(Collected data)
(begin)

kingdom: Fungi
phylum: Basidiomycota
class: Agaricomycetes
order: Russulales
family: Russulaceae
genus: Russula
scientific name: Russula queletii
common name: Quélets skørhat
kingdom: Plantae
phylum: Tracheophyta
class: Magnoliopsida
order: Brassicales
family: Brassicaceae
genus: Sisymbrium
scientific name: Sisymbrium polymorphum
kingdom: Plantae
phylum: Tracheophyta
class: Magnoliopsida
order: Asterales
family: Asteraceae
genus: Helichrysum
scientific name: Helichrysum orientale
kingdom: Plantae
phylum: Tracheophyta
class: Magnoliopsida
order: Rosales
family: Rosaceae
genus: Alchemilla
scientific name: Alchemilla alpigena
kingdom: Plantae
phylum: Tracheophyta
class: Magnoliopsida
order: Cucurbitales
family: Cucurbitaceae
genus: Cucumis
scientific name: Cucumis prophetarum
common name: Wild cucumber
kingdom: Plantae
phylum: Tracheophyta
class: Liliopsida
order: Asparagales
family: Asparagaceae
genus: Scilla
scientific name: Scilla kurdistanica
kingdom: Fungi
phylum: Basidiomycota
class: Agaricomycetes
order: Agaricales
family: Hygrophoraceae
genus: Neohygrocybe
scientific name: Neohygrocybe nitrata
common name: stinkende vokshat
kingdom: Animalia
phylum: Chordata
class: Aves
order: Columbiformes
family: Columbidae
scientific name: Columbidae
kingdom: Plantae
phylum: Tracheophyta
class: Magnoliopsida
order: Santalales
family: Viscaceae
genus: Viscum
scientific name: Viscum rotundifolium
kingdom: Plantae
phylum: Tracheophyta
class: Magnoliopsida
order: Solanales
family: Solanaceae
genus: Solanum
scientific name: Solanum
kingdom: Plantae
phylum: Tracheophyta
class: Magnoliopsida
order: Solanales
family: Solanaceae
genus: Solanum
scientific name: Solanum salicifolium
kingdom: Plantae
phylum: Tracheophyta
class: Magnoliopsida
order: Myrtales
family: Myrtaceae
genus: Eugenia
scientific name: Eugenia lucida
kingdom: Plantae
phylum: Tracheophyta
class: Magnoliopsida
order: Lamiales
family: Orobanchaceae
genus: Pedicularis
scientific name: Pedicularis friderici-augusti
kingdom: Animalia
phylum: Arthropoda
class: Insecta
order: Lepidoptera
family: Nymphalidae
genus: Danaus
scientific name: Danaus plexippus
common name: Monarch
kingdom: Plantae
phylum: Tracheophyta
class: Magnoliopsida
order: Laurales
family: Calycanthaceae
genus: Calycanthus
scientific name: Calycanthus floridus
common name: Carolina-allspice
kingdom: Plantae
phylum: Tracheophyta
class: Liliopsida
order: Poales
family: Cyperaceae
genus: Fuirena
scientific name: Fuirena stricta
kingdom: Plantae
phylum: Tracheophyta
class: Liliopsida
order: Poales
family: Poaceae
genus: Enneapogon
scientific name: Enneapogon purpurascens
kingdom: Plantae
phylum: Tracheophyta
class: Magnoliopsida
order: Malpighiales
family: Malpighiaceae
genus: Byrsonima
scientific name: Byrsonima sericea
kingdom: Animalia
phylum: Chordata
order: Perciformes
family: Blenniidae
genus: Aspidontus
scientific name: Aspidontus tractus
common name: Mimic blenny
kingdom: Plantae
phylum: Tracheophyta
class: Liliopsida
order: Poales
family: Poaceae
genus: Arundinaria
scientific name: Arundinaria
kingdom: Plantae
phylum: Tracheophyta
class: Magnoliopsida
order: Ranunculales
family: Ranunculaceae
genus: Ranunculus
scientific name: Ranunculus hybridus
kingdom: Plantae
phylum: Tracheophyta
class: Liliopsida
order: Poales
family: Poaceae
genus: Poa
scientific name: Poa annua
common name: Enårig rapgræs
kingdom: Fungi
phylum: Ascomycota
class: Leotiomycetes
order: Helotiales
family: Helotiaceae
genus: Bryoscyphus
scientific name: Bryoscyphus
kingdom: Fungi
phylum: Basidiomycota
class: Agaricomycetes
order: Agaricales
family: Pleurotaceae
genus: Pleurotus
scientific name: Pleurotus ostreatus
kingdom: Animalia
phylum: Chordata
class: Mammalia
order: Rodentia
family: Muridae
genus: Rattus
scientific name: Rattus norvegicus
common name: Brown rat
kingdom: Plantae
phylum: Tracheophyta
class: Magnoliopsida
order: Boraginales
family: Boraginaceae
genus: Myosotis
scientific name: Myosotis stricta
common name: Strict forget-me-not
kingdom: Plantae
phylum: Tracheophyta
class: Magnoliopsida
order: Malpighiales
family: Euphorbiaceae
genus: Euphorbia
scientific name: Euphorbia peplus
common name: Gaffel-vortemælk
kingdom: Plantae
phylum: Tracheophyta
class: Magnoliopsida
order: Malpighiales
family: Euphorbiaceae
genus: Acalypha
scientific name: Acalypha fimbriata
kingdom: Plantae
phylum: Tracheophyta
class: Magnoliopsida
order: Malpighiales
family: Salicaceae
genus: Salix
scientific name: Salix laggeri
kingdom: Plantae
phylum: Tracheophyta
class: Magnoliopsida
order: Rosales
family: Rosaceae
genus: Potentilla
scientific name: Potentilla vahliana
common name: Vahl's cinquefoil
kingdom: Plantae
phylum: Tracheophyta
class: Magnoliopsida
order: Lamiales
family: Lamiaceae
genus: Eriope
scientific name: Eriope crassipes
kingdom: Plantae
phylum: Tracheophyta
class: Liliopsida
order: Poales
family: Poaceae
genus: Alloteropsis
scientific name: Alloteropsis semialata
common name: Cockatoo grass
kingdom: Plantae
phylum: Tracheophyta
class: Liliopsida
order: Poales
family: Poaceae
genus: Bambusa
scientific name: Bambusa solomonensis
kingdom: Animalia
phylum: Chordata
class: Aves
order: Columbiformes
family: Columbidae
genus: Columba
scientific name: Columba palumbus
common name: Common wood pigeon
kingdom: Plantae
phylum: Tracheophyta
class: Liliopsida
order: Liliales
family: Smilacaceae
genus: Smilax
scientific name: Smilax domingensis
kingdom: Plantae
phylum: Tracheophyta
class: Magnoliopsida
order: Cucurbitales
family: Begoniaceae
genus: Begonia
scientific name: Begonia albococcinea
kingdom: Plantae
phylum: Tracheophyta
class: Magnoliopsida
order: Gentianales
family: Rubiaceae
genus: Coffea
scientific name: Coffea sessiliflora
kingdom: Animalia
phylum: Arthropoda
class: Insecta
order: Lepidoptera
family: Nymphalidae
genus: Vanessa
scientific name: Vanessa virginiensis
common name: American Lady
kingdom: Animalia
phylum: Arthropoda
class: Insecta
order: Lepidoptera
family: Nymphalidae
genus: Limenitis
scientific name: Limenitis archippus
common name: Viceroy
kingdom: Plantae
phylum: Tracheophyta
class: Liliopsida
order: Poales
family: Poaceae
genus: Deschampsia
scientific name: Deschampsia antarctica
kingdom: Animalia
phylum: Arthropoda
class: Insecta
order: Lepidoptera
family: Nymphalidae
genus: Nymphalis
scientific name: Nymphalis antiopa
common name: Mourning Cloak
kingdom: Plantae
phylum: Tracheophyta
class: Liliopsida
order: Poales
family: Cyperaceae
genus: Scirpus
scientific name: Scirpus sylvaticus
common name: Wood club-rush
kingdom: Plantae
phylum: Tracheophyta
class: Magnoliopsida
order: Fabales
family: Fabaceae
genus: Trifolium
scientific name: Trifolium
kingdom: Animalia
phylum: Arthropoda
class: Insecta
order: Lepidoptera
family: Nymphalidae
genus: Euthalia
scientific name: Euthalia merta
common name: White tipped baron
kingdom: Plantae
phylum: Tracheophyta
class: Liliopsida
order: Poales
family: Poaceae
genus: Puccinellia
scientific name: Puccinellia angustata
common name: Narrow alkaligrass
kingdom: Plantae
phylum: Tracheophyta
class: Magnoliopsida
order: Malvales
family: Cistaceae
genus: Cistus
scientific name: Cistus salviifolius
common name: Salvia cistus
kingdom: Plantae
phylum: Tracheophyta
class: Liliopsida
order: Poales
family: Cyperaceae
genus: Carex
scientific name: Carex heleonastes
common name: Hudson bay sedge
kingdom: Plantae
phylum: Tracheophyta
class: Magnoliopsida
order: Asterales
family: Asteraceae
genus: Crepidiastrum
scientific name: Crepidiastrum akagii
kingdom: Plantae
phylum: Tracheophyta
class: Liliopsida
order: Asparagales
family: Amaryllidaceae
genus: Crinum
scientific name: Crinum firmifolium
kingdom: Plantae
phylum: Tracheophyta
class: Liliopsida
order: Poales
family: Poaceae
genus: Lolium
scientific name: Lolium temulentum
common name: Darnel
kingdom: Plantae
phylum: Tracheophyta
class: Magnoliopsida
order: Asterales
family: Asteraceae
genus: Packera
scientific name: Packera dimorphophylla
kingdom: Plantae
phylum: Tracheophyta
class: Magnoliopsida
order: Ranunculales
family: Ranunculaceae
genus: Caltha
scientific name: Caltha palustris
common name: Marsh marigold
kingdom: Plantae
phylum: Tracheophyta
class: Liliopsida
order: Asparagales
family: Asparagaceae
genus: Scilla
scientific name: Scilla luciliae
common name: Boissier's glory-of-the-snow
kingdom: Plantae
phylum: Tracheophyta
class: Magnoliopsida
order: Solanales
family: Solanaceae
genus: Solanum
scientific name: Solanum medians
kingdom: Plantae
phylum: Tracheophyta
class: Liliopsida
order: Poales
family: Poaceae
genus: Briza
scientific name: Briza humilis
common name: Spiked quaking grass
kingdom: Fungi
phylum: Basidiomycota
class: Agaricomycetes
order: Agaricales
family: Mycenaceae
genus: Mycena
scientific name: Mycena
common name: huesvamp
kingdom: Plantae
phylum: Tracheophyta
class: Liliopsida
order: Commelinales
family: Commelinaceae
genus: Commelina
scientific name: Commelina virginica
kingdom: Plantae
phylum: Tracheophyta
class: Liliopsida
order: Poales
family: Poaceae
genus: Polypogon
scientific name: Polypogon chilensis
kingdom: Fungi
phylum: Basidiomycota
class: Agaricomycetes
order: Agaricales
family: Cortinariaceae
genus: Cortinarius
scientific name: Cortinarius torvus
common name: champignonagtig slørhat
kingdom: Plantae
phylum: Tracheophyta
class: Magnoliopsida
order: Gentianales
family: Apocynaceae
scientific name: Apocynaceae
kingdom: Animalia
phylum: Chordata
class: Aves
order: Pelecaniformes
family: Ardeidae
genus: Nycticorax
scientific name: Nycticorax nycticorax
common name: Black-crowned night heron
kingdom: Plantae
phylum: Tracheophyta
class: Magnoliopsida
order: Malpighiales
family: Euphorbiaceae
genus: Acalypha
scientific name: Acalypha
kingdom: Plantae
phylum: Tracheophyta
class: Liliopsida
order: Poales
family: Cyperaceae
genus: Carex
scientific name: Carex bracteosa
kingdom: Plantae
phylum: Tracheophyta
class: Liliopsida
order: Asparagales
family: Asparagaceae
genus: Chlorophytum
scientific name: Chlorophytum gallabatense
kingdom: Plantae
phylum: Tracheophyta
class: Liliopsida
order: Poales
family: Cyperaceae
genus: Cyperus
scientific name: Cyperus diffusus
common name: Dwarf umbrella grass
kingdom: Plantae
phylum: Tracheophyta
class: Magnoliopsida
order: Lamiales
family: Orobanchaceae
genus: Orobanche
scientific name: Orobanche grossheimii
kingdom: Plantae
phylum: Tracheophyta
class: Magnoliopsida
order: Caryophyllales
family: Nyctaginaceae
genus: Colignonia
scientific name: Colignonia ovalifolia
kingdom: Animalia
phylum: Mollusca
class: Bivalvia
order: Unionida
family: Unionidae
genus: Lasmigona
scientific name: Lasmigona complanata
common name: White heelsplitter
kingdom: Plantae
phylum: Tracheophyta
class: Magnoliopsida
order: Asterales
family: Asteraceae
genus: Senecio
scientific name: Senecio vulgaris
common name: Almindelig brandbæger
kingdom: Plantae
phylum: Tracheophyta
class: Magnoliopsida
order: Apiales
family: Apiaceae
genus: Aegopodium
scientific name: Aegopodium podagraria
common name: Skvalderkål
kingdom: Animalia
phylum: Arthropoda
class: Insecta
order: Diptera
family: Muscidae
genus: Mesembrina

(end)

### Set problem
Rewrite the items as a Markdown table with the columns "Row" and "Entry", starting with the first line and going on through the line containing "scientific name: Columbidae", skipping blank lines. Give each line its row number in "Row" and the line itself in "Entry".

### The completed task
| Row | Entry |
|---|---|
| 1 | kingdom: Fungi |
| 2 | phylum: Basidiomycota |
| 3 | class: Agaricomycetes |
| 4 | order: Russulales |
| 5 | family: Russulaceae |
| 6 | genus: Russula |
| 7 | scientific name: Russula queletii |
| 8 | common name: Quélets skørhat |
| 9 | kingdom: Plantae |
| 10 | phylum: Tracheophyta |
| 11 | class: Magnoliopsida |
| 12 | order: Brassicales |
| 13 | family: Brassicaceae |
| 14 | genus: Sisymbrium |
| 15 | scientific name: Sisymbrium polymorphum |
| 16 | kingdom: Plantae |
| 17 | phylum: Tracheophyta |
| 18 | class: Magnoliopsida |
| 19 | order: Asterales |
| 20 | family: Asteraceae |
| 21 | genus: Helichrysum |
| 22 | scientific name: Helichrysum orientale |
| 23 | kingdom: Plantae |
| 24 | phylum: Tracheophyta |
| 25 | class: Magnoliopsida |
| 26 | order: Rosales |
| 27 | family: Rosaceae |
| 28 | genus: Alchemilla |
| 29 | scientific name: Alchemilla alpigena |
| 30 | kingdom: Plantae |
| 31 | phylum: Tracheophyta |
| 32 | class: Magnoliopsida |
| 33 | order: Cucurbitales |
| 34 | family: Cucurbitaceae |
| 35 | genus: Cucumis |
| 36 | scientific name: Cucumis prophetarum |
| 37 | common name: Wild cucumber |
| 38 | kingdom: Plantae |
| 39 | phylum: Tracheophyta |
| 40 | class: Liliopsida |
| 41 | order: Asparagales |
| 42 | family: Asparagaceae |
| 43 | genus: Scilla |
| 44 | scientific name: Scilla kurdistanica |
| 45 | kingdom: Fungi |
| 46 | phylum: Basidiomycota |
| 47 | class: Agaricomycetes |
| 48 | order: Agaricales |
| 49 | family: Hygrophoraceae |
| 50 | genus: Neohygrocybe |
| 51 | scientific name: Neohygrocybe nitrata |
| 52 | common name: stinkende vokshat |
| 53 | kingdom: Animalia |
| 54 | phylum: Chordata |
| 55 | class: Aves |
| 56 | order: Columbiformes |
| 57 | family: Columbidae |
| 58 | scientific name: Columbidae |